Question

In Exercises, solve for \(x\) or \(t\). $$ e^{-0.5 x}=0.075 $$

Short answer

The solution to the equation is \(x = 5.1806\).

Step-by-step solution

Apply the natural logarithm to both sides

To remove the base \(e\) from the left-hand-side, apply the natural logarithm \(ln\) to both sides of the given equation. The natural logarithm of a number \(b\), denoted \(ln(b)\), is the power to which \(e\) would have to be raised to equal \(b\). So, applying natural log to both sides, the equation becomes: \[ ln(e^{-0.5 x}) = ln(0.075)\]

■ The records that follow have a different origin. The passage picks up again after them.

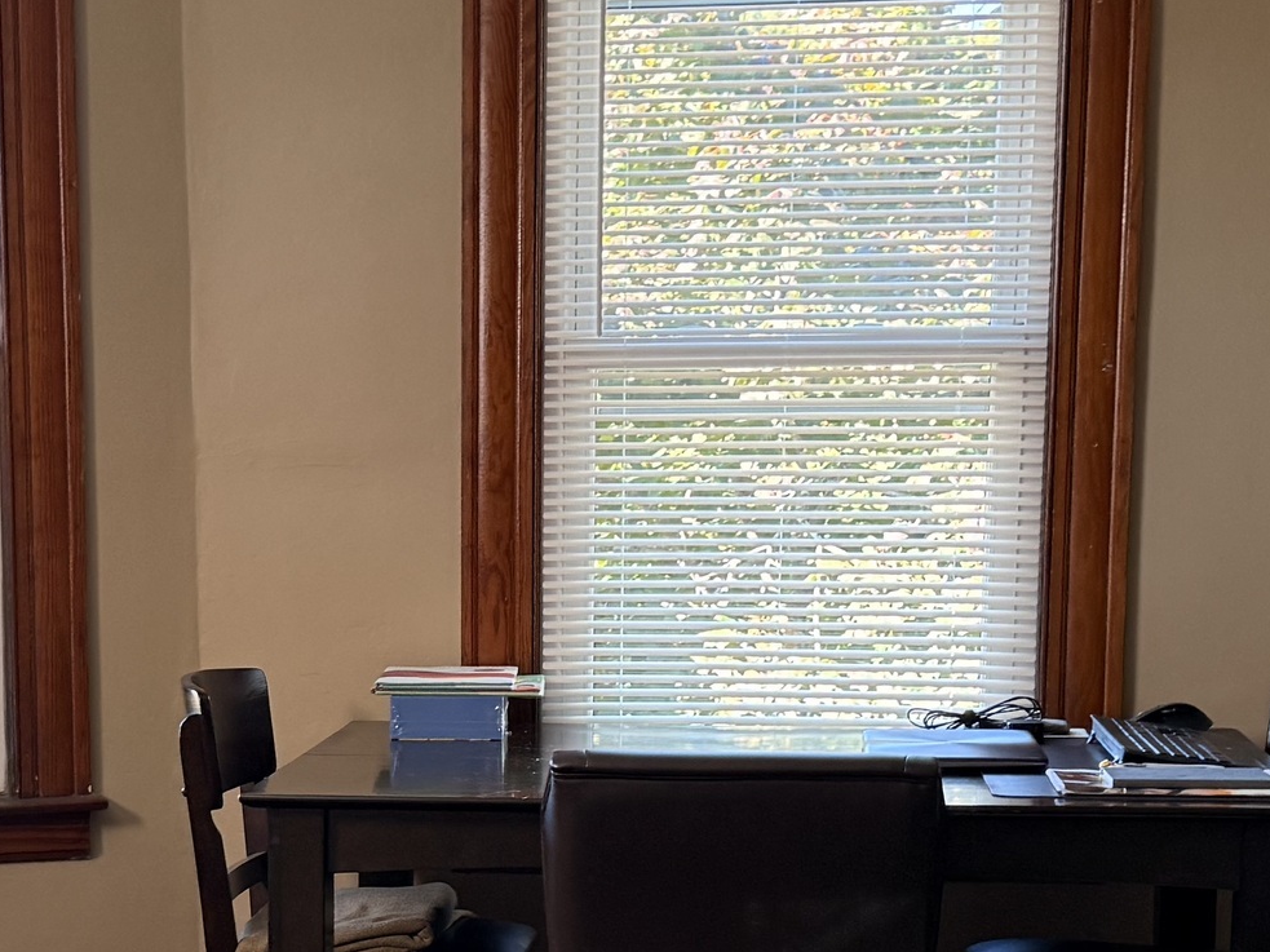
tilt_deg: -10.5
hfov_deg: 25.7
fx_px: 2751
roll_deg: +0.4
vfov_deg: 19.4
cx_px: 338
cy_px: 798
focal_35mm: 75
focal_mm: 6.76
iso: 200
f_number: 1.78
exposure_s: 1/108
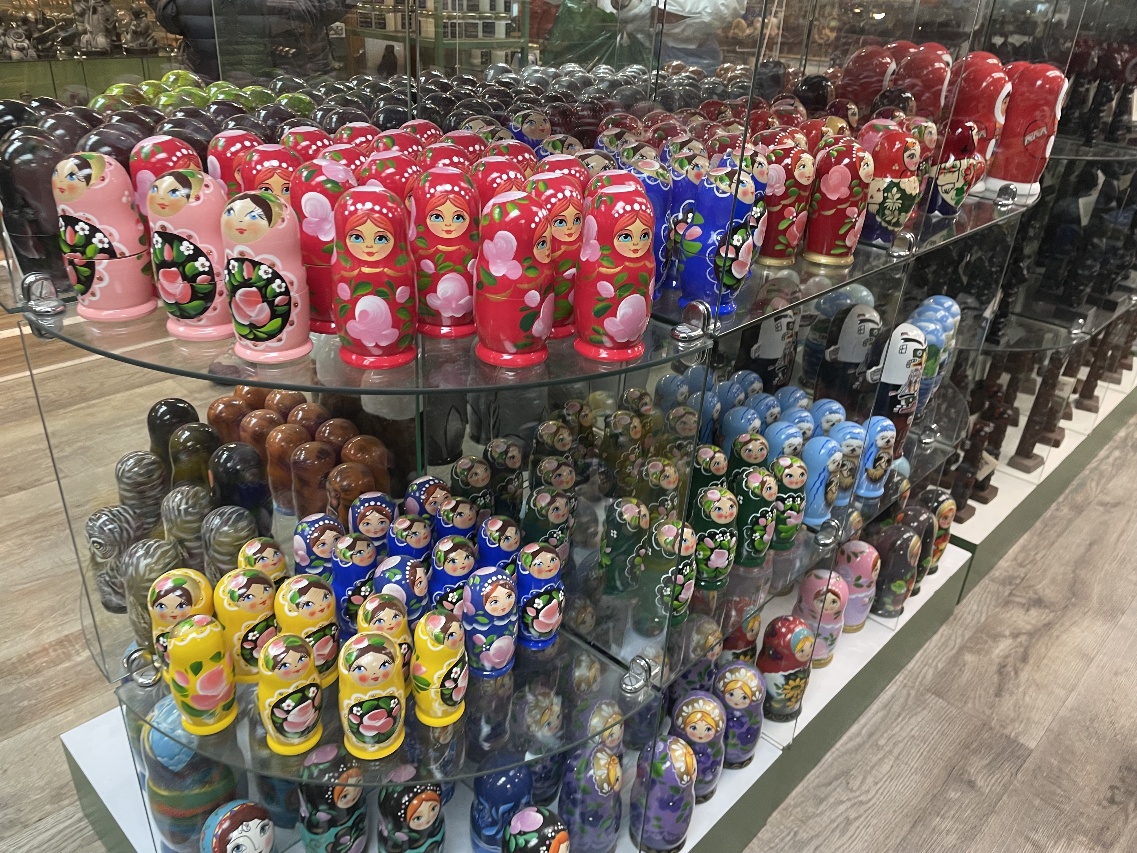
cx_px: 568
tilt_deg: -26.1
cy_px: 426
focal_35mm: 26
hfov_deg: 67.3
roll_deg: -4.7
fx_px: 854
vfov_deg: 53.1
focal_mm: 4.2
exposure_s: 1/60
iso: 125
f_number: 1.6
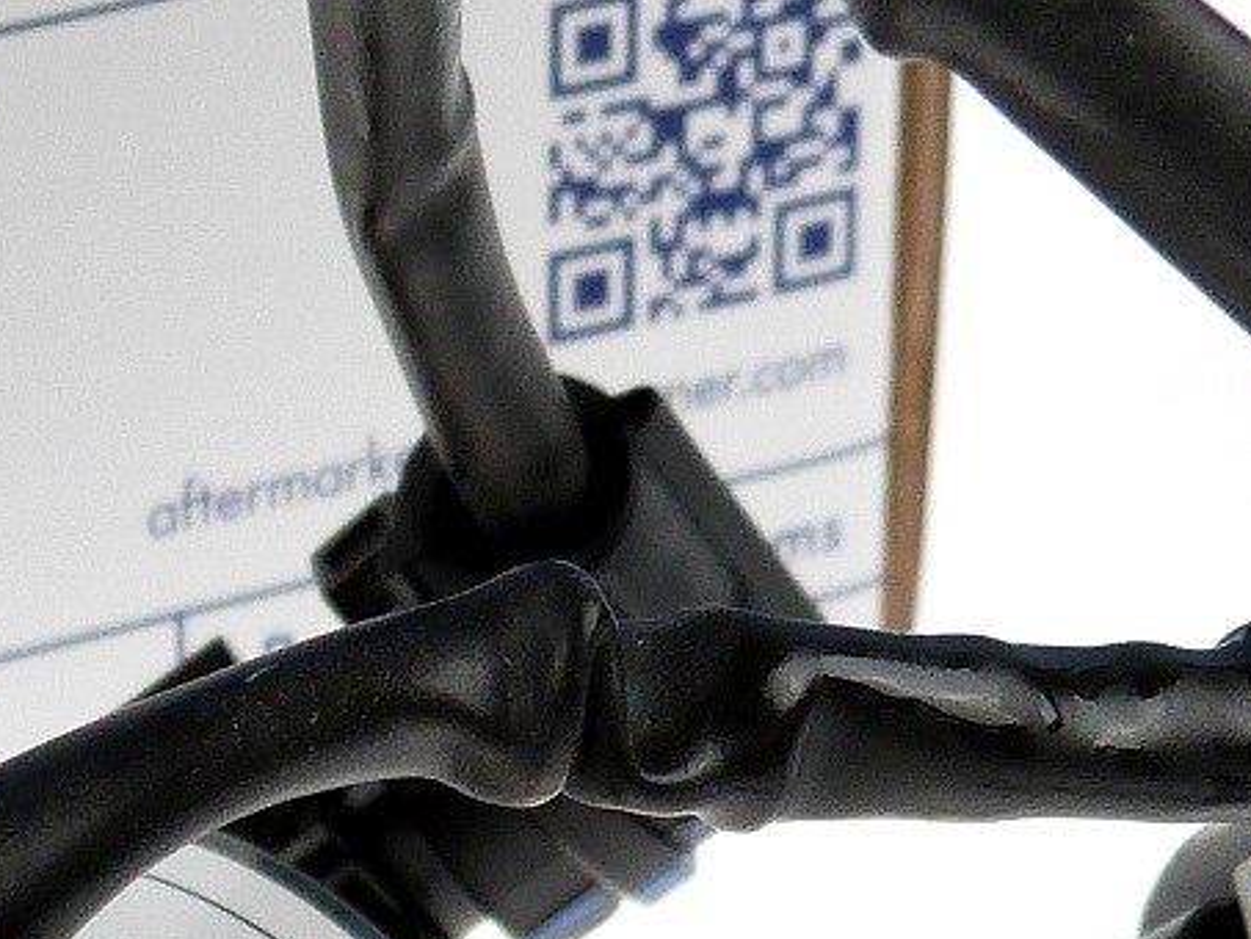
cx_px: -58
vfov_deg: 8.0
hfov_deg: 10.8
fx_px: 6543
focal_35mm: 181
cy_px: 1406
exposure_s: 1/100
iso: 100
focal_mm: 7.3
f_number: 3.1
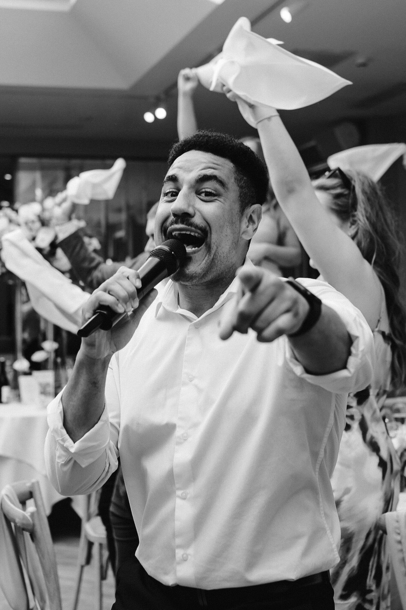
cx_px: 190
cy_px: 256
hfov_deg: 21.8
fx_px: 1056
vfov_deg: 32.2
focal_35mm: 62
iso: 200
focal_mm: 35
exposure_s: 1/500
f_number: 2.8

Use logarithmic identity on the left-hand-side

The natural logarithm of the exponential function is just the function itself. Thereby, \(-0.5x\) is simply left on the left-hand-side: \[-0.5x = ln(0.075)\] The left-hand-side can be rearranged by multiplying by \( -2\), to isolate the variable on the left-hand-side. This results to: \[ x = -2 \times ln(0.075) \].

Evaluate the expression

Finally, calculate the value of the right-hand side using a calculator or any computing tool (like Python, Excel, etc.) that allows the computation of the natural logarithm: \[ x = -2 \times -2.5903.\]